I would suggest that the scripture gives us very clear guidance when Christ commands us to “love our neighbor”. This command is so simplistic yet so difficult for we imperfect humans to follow.

1 Like

I fall more into the preterist camp concerning the end if the world. I think the end of the world was just symbolic. That it was about the Roman Empire and is already done. I don’t believe in an actual new physical world. It seems that in the Bible the end happened a few times. Isaiah even mentions a new heaven and earth with death, burial and so on.

As for technology I think the Bible gave no direction on all kinds of specific topics but that as mentioned right before me, we are told to love our neighbors. You can kind of present a social argument on something being loving vs something being apathetic or hateful for anything.
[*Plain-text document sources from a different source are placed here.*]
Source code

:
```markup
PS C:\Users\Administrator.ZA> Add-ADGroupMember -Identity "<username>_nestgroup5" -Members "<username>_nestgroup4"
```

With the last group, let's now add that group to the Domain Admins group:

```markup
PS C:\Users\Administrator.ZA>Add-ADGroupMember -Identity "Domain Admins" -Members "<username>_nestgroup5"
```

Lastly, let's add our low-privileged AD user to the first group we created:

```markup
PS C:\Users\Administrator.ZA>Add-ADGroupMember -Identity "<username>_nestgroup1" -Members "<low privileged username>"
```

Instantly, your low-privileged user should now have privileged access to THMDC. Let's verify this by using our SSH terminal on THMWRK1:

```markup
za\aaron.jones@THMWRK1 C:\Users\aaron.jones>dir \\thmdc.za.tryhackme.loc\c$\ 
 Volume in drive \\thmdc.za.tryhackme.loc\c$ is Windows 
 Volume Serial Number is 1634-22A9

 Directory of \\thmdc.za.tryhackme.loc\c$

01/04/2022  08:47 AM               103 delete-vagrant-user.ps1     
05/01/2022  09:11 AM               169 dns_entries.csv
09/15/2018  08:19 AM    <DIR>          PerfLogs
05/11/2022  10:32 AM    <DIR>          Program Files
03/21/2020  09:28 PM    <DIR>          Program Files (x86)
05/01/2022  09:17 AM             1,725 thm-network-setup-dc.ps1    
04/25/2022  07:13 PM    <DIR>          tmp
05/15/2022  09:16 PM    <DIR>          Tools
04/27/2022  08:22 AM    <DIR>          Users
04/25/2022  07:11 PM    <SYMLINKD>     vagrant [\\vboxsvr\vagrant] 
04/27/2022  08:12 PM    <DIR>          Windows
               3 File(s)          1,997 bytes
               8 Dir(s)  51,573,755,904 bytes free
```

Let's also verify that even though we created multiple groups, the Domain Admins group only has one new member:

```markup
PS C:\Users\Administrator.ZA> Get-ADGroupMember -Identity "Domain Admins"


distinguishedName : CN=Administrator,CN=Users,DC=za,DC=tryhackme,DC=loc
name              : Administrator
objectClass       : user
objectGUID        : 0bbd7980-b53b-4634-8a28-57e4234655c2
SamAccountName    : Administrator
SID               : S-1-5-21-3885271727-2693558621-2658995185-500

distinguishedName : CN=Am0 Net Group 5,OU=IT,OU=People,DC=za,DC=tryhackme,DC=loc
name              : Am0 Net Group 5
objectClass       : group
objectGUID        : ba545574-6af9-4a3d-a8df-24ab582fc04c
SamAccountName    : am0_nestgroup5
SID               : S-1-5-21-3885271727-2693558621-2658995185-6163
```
The NT was NEVER intended to be a normative magic book meant to answer all questions of humanity. It was a document written at a specific time for a specific community. The problem is not with the NT but we have made of it. By making the Bible an idol we are trying to fulfill roles it was never meant to fulfill. The sooner we let go of this biblolatry the better we’ll be able to read it in its own terms. At that point, it can offer wisdom and possibly insight to our times. Until then, we’ll continue on these circular endless arguments trying to make the Bible to something that it is not.
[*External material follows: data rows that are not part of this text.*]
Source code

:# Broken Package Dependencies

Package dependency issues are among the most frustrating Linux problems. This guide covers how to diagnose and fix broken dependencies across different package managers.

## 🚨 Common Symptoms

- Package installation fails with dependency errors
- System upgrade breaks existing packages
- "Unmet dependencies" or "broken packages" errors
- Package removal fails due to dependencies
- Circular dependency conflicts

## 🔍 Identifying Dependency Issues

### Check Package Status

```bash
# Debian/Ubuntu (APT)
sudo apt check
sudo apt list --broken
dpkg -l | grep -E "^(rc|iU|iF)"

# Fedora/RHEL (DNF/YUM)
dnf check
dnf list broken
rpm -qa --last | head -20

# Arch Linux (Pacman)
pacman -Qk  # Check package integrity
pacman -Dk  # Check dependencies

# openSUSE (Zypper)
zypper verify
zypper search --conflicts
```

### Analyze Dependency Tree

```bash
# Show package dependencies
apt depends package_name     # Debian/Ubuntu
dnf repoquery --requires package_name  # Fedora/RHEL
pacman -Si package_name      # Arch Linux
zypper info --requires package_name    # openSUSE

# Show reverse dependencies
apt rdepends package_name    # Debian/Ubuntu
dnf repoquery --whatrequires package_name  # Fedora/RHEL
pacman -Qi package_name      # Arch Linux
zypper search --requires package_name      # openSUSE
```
“Seek not the paths of the ancients, seek what the ancients sought” The point is not to figure out what the Bible is saying but to what is pointing. That’s the wisdom we need.

That alone seems worth the price of admission. Not sure how far I’ll get in the lectures but will definitely follow the discussion.

3 Likes

Thanks, Elias, for your very valid warning against bibliolatry, which has prevailed in my circles, although, of course, we wouldn’t admit it. But I still struggle with the issue of why God seems to have given us neither a forewarning nor specific guidance about the rapid social, scientific, philosophical, technological developments of the last 2 millennia. Is He not interested in what we get up to? ‘Love your neighbour’ seems like an oversimplified digression from my original Q’s.
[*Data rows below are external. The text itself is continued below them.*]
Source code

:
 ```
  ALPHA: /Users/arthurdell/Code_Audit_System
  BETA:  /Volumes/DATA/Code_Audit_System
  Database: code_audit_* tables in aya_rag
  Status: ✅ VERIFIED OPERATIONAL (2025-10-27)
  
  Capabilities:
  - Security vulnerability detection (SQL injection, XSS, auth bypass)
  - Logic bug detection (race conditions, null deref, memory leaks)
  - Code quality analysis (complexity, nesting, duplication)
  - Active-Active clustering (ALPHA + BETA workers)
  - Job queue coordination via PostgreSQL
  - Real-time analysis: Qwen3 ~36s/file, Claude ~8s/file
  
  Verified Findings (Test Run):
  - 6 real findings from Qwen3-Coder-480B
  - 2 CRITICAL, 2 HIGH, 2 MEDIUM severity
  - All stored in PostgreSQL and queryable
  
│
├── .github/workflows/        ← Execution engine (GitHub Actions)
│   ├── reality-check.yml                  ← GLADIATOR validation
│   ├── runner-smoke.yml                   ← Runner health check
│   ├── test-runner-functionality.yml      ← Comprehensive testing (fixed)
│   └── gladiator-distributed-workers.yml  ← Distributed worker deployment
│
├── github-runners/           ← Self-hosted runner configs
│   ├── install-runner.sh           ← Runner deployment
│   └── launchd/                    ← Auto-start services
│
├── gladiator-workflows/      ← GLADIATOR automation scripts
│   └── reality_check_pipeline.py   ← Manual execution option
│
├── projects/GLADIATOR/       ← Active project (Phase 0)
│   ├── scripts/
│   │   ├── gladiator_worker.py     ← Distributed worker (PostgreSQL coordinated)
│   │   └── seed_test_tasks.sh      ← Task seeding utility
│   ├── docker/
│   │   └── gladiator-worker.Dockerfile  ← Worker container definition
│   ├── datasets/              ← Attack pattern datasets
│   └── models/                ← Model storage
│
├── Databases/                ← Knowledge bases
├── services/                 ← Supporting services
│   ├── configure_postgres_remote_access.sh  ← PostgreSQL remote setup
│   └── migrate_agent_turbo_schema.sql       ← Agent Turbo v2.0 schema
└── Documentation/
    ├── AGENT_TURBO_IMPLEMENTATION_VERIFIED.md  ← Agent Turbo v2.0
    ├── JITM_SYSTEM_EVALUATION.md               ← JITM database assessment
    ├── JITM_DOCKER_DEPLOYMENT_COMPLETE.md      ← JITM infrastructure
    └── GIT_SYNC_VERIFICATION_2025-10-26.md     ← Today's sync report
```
Technological improvements don’t change what human beings are.

4 Likes

That’s a fair point. Simply pointing to “love your neighbor” is a way to stop discussion. I am a big believer in asking questions. Why do you think God would do that to us? I don’t have an answer but I am interested in what may come up to you.

I wonder if the Tower of Babel might be Biblical guidance. I wonder how far AI will take this world in 100 years. Will people be voluntarily plugging themselves into the Matrix and living virtually if they have the means to? What will it mean to be human then?

That brought a dark thought to mind, a dark idea for a science fiction novel where governments decide that in order to fix the environment a virtual world will be built, and rather than being something for the wealthy they instead make poor people get uploaded into the virtual world – killing their bodies – because it’s cheaper and less damaging to the environment to have people live in a virtual world than in the real world.

That’s something where I think biblical principles just might fail. For starters it poses a question: if a person can be uploaded into a computer simulation, what then is the soul?

2 Likes

Sure: “Don’t try schemes to manipulate God”.